The Ultimate Gods

Oriental culture worships a higher Being who dictates the course of our life. Each person follows a path that is called Fate and encountered different events that is predetermined. Often people practice fortune-telling and foresee a rough patch ahead and try to perform rituals or conjure up spirits to smooth out the future. No one knows or is able to confirm the effectiveness of those rituals, which in turn put us in a state of confusion, uncertainty, and sometimes impotence to prevent what is to come. Ancient greek plays were written under the same impression that the fate of the characters are predetermined by the Gods, who played them as if on a chess board. Sophocles’ “Antigone” is an exemple of such belief.

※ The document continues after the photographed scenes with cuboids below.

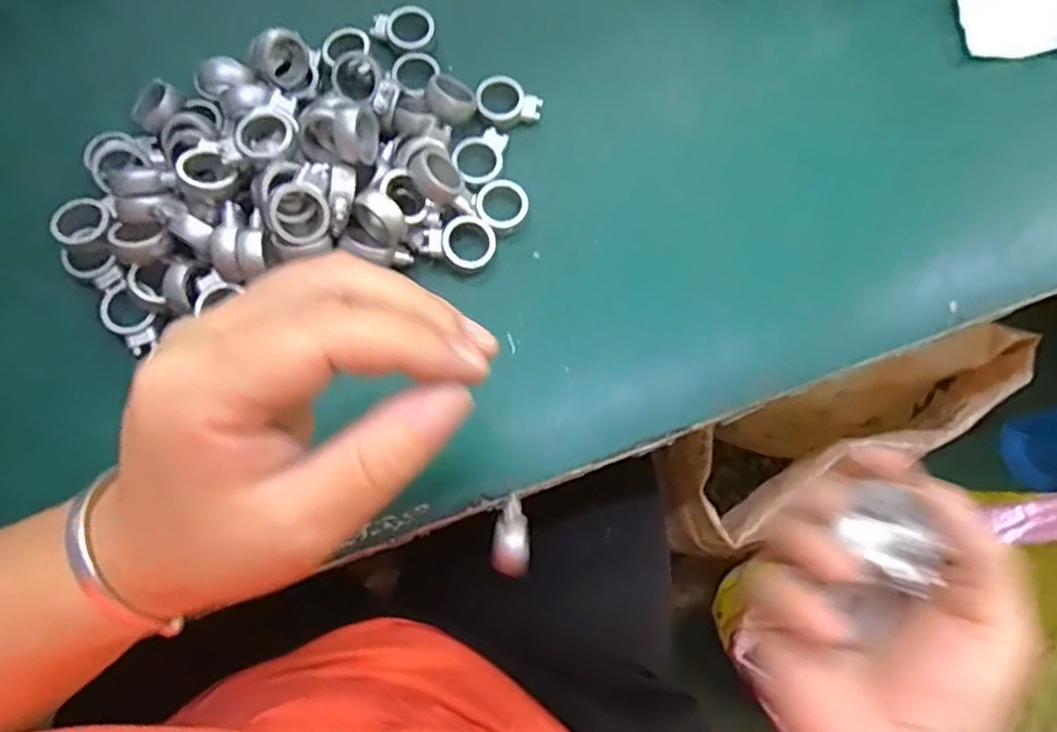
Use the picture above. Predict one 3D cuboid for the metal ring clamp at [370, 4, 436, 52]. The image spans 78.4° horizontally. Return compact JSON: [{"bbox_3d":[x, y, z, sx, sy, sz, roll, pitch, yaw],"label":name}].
[{"bbox_3d":[-0.066,-0.179,0.344,0.032,0.008,0.027,25,77,4],"label":"metal ring clamp"}]

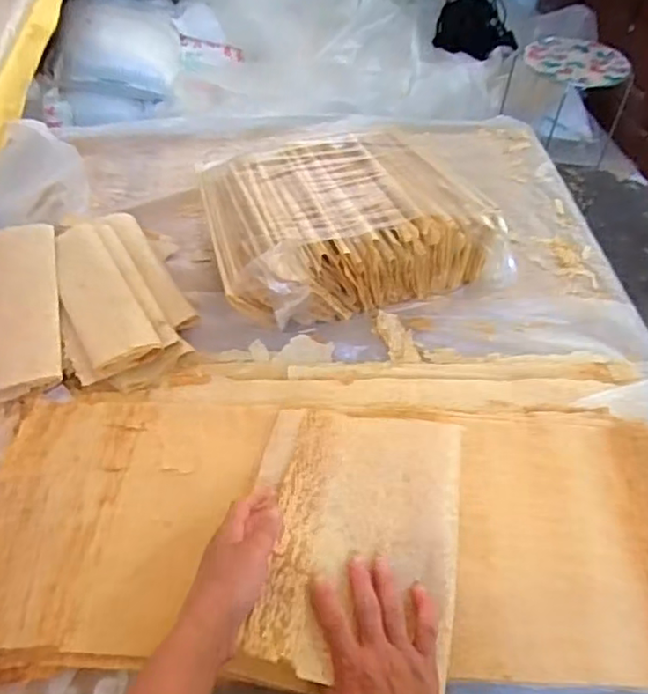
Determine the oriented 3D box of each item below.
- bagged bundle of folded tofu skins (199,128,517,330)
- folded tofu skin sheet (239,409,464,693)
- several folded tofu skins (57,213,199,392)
[{"bbox_3d":[0.029,-0.173,0.885,0.381,0.124,0.338,-13,51,-13],"label":"bagged bundle of folded tofu skins"},{"bbox_3d":[0.028,0.172,0.575,0.193,0.042,0.245,7,49,4],"label":"folded tofu skin sheet"},{"bbox_3d":[-0.277,-0.084,0.844,0.163,0.044,0.333,-13,51,-13],"label":"several folded tofu skins"}]

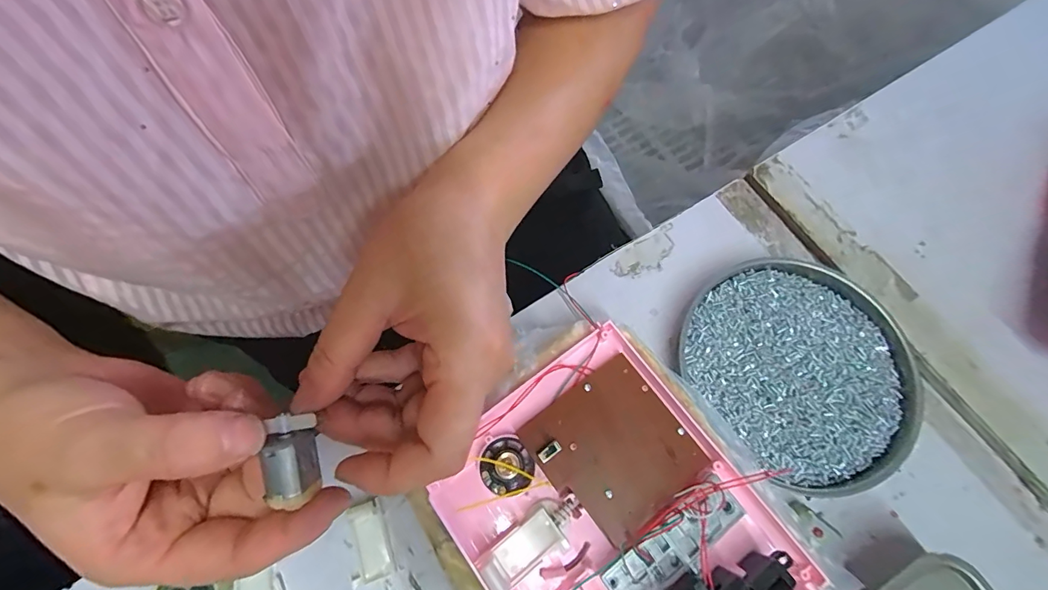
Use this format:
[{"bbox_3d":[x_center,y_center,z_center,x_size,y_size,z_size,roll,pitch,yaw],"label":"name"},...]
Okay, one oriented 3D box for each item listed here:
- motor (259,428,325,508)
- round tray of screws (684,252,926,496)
[{"bbox_3d":[-0.090,0.066,0.174,0.017,0.018,0.024,-11,70,-4],"label":"motor"},{"bbox_3d":[0.164,0.044,0.271,0.126,0.026,0.138,0,70,0],"label":"round tray of screws"}]

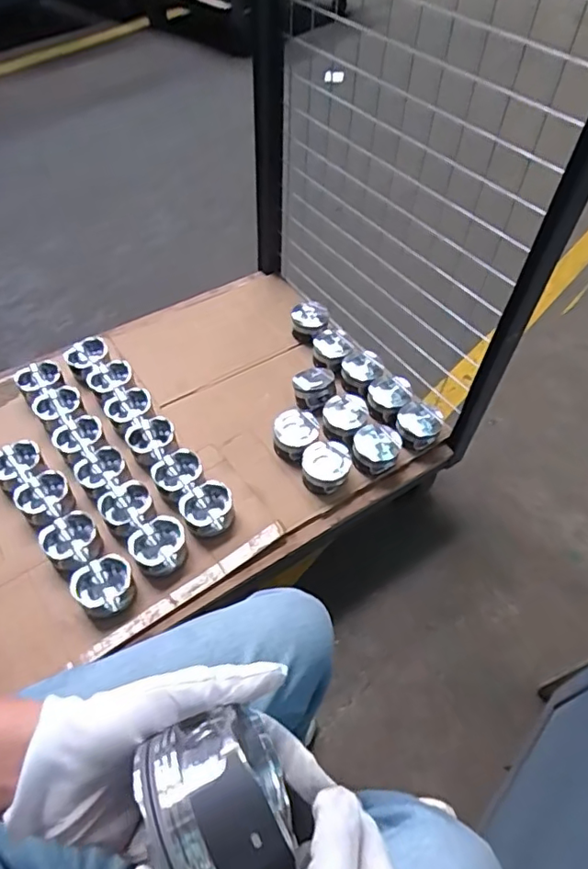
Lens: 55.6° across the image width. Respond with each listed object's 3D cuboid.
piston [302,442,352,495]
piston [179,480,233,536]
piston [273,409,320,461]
[{"bbox_3d":[0.059,0.063,1.026,0.089,0.058,0.093,1,52,-1],"label":"piston"},{"bbox_3d":[-0.146,0.131,0.947,0.088,0.048,0.085,1,52,-1],"label":"piston"},{"bbox_3d":[0.004,0.004,1.052,0.081,0.065,0.089,1,52,-1],"label":"piston"}]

“Antigone” is the sequel of the play “Oedipus Rex,” that was written with a twist away from the Oedipus Rex’s storyline. The idea of Fate was prevalent in “Oedipus Rex” as the King Oedipus was predicted to kill his father and marry his mother. Indeed he did, but he only finds out the truth because he had tried to espace his Fate. This shows that the more you run away from Fate, the sooner you fulfilled your Destiny. In “Antigone,” The Chorus seems like a representative of Fate, narrating the characters’ thoughts: their roles, already predestined, should be self-evident, even if the reason they come to doom is ultimately not. Thus the Chorus traces each character’s fate. Antigone cannot help but to bury her perished brother and die because of her own actions; Creon is the unwilling king after the death of the brothers; Eurydice’s role is but to die in her room. Yet Creon tries to resist Polynices’ fate to be buried properly not only to fail miserably but also to lose his own son Haemon.

In short, “Antigone” is a representation of the ultimacy of Fate. The Gods are not to be defied and when they are, the consequences are predetermined and unfathomable. The fall of the characters are partly brought by their own attempts to resist Fate but in fact their fall had been determined even before the beginning of the play.